Xenon is a heavy, odorless, inert gas that can be found in the Earth’s atmosphere, lasers, gas-discharge lamps, medical imaging, in the process of creating nuclear power, for protein crystallography, in the production of MEMS (microelectromechanical systems), and for anesthesia. Naturally, most anesthetics – like nitrous oxide and Novocaine (which is made from cocaine), have hallucinogenic side-effects. It’s effects are said to be like that of nitrous oxide, except without the auditory-effects and the “headachiness”. One anonymous user on the web-site “Lyceaum” said that it gives the user an ability to, “…zero in on ’singularity’ thoughts and memories and hold them for ’sentimental orgasms’…”
Various Venoms and Poisons
Many poisons (such as arsenic and strychnine) and venoms have been known to have hallucinogenic (and sometimes beneficial) effects! Mountain-climbers in late-19th-Century Austria regularly consumed arsenic to, “…obtain healthy and sturdy looks…to appear strong and robust…”, and to “…facilitate breathing while climbing…” (Baron Ernst von Bibra.) In the 1902 book, “Morphinism and Narcomanias From Other Drugs”, it even says that a person can develop an addiction to arsenic. As for venom, The Encyclopedia of Psychoactive Substances states that “…Holy men in India smoke cobra venom for its psychoactive effects. [T]heir dried venom glands or crystallized venom is often mixed with cannabis.” The Encyclopedia also reveals that ten Native American tribes in California were known to swallow live ants as a way of inducing hallucinations!
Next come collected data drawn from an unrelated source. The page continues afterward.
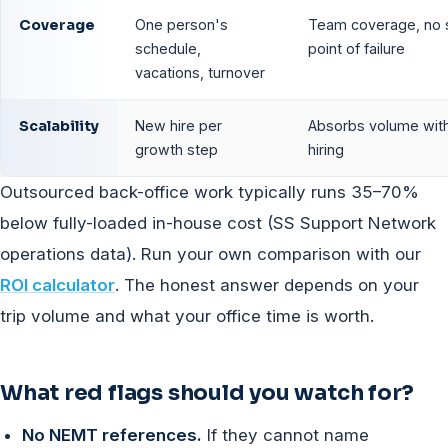
Coverage
One person's
Team coverage, no s
schedule,
point of failure
vacations, turnover
Scalability
New hire per
Absorbs volume wit
growth step
hiring
Outsourced back-office work typically runs 35–70%
below fully-loaded in-house cost (SS Support Network
operations data). Run your own comparison with our
ROI calculator
. The honest answer depends on your
trip volume and what your office time is worth.
What red flags should you watch for?
No NEMT references.
If they cannot name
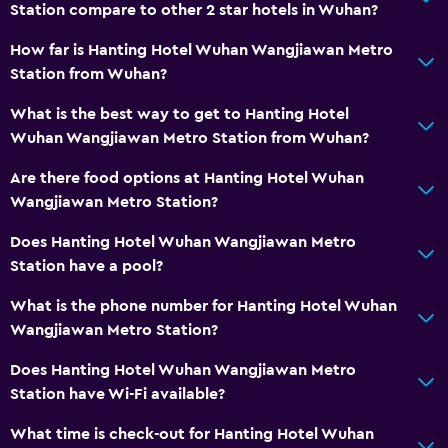
Station compare to other 2 star hotels in Wuhan?
How far is Hanting Hotel Wuhan Wangjiawan Metro
Station from Wuhan?
What is the best way to get to Hanting Hotel
Wuhan Wangjiawan Metro Station from Wuhan?
Are there food options at Hanting Hotel Wuhan
Wangjiawan Metro Station?
Does Hanting Hotel Wuhan Wangjiawan Metro
Station have a pool?
What is the phone number for Hanting Hotel Wuhan
Wangjiawan Metro Station?
Does Hanting Hotel Wuhan Wangjiawan Metro
Station have Wi-Fi available?
What time is check-out for Hanting Hotel Wuhan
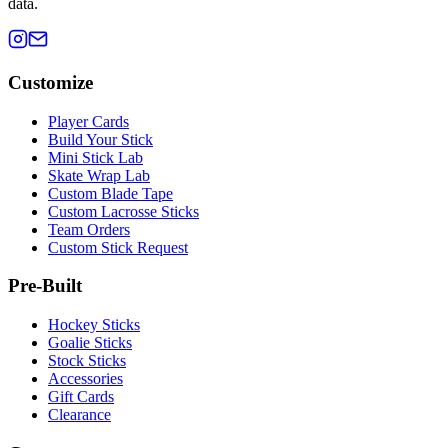
data.
Customize
Player Cards
Build Your Stick
Mini Stick Lab
Skate Wrap Lab
Custom Blade Tape
Custom Lacrosse Sticks
Team Orders
Custom Stick Request
Pre-Built
Hockey Sticks
Goalie Sticks
Stock Sticks
Accessories
Gift Cards
Clearance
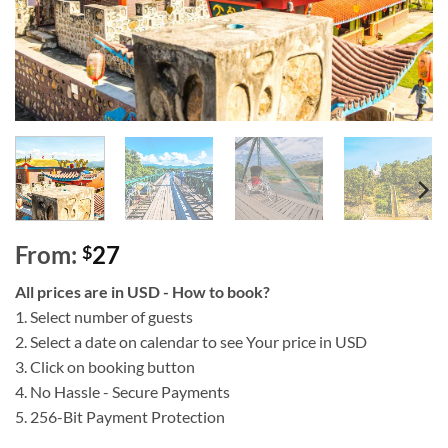
From:
27
$
All prices are in USD - How to book?
1. Select number of guests
2. Select a date on calendar to see Your price in USD
3. Click on booking button
4. No Hassle - Secure Payments
5. 256-Bit Payment Protection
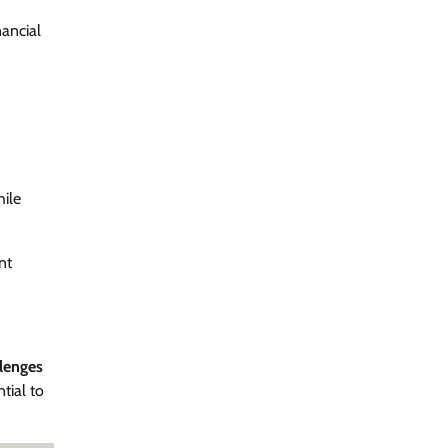
ancial
ile
nt
llenges
tial to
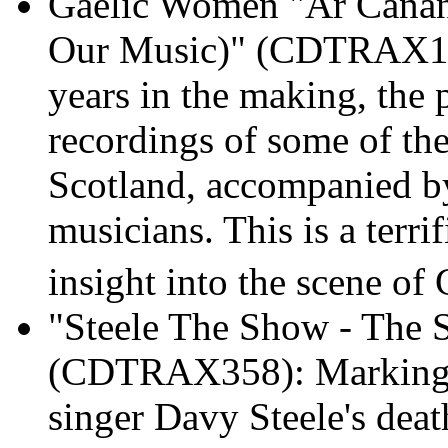
Gaelic Women "Ar Cànan
Our Music)" (CDTRAX17
years in the making, the p
recordings of some of the
Scotland, accompanied by
musicians. This is a terri
insight into the scene of 
"Steele The Show - The 
(CDTRAX358): Marking th
singer Davy Steele's deat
The ants bite the stomach-lining, injecting their venom, and can be vomited while the ants are still alive.
As everybody knows, C-4 is a very effective explosive (1.34 times more explosive than TNT!). But is it a drug? According to the book titled Uppers, Downers, All-Arrounders, it is! The authors state: “Modern veterans have been known to ingest C4…for their psychedelic effects. Tremors and seizure activity can result, but usually not an explosion, as it takes a blasting-cap to set off the chemical.” No joke. In fact, the Marine Corps training document on explosives includes the following caution: “Do not ingest any explosive material!”
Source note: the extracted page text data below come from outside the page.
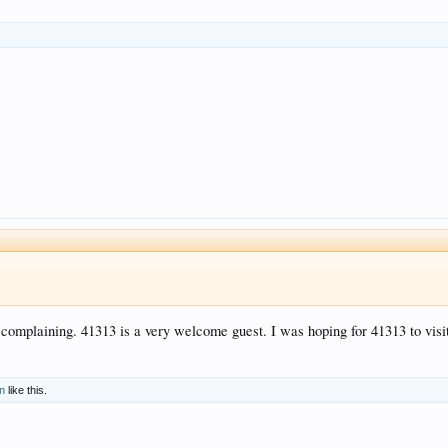
complaining. 41313 is a very welcome guest. I was hoping for 41313 to visit
n
like this.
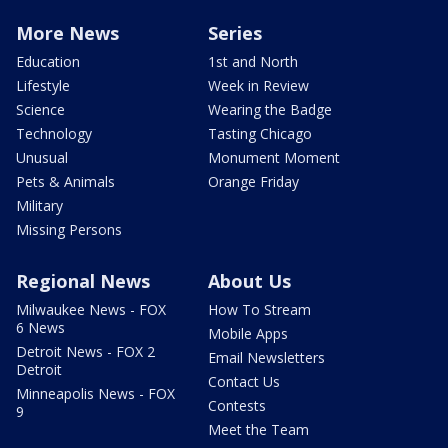
More News
Series
Education
1st and North
Lifestyle
Week in Review
Science
Wearing the Badge
Technology
Tasting Chicago
Unusual
Monument Moment
Pets & Animals
Orange Friday
Military
Missing Persons
Regional News
About Us
Milwaukee News - FOX
How To Stream
6 News
Mobile Apps
Detroit News - FOX 2
Email Newsletters
Detroit
Contact Us
Minneapolis News - FOX
Contests
9
Meet the Team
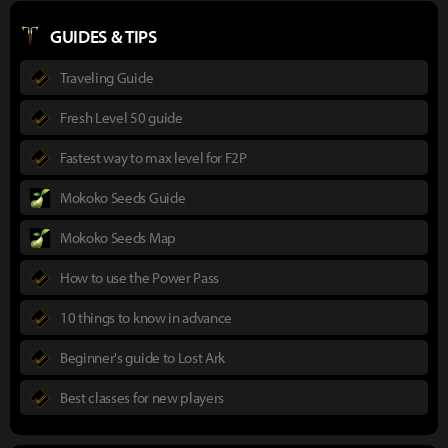
GUIDES & TIPS
Traveling Guide
Fresh Level 50 guide
Fastest way to max level for F2P
Mokoko Seeds Guide
Mokoko Seeds Map
How to use the Power Pass
10 things to know in advance
Beginner's guide to Lost Ark
Best classes for new players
At one time, Eskimos and tribes in Siberia were known to consume the urine of another person who had consumed fly agaric mushrooms (amanita muscaria). They did so for several reasons: Firstly, since there wasn’t an infinite supply of mushrooms, this approach help to conserve and economize them. Not only would drinking the urine of someone who had consumed the mushroom get you high, but also drinking the pee of the person who had drunk the first “batch” of urine would get you high! And so forth and so on, going up to 5 different “generations” of people! An added benefit was that pre-digested mushrooms didn’t cause as much nausea and cramps as just eating them directly. They loved this high so much, that they would butcher and eat reindeer who had also eaten fly agaric for a contact-high!
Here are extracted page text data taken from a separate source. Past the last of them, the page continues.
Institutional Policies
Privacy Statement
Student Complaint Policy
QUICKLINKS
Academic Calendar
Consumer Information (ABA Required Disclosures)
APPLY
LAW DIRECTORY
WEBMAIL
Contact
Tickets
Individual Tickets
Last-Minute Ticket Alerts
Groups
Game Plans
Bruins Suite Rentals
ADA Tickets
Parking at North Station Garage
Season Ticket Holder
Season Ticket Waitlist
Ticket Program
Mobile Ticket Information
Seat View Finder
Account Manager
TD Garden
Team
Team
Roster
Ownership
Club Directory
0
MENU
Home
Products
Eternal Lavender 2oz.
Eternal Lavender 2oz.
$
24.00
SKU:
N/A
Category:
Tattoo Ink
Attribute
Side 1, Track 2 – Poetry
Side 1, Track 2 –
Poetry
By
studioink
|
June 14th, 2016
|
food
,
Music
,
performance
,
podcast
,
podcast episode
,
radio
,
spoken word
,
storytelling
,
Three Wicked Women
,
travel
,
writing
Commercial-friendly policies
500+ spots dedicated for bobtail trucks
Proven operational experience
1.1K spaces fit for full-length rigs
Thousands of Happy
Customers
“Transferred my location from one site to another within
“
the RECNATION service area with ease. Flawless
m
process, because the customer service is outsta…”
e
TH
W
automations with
No, it is not an alcohol made from salamanders, but rather from what they produce. Salamander brandy obviously can’t be found in your local liquor store. It is non-commercially produced in Slovenia. There are at least two ways of making it – both of which involve animal cruelty: (1) The salamanders are hung from their back legs, and brandy is poured onto their bodies, and drips into a cup. (2) The salamander is placed on a sieve, and brandy is poured onto them until they drown. The point of this is to infuse the alcohol with the poison salamanders produce when they are defending themselves. Nonetheless, it is said to produce symptoms like LCD and Ecstasy combined, in addition to the effects of the alcohol (although, the alcohol content is particularly low)!
Alright, it’s not exactly old books – it is the fungi and molds that occasionally grow on them! Some of these molds and fungi are said to have hallucinogenic effects. Don’t go eating pages of old books right-off-the-bat, though. They usually also come with side-effects, such as nausea, vomiting, dizziness, and confusion!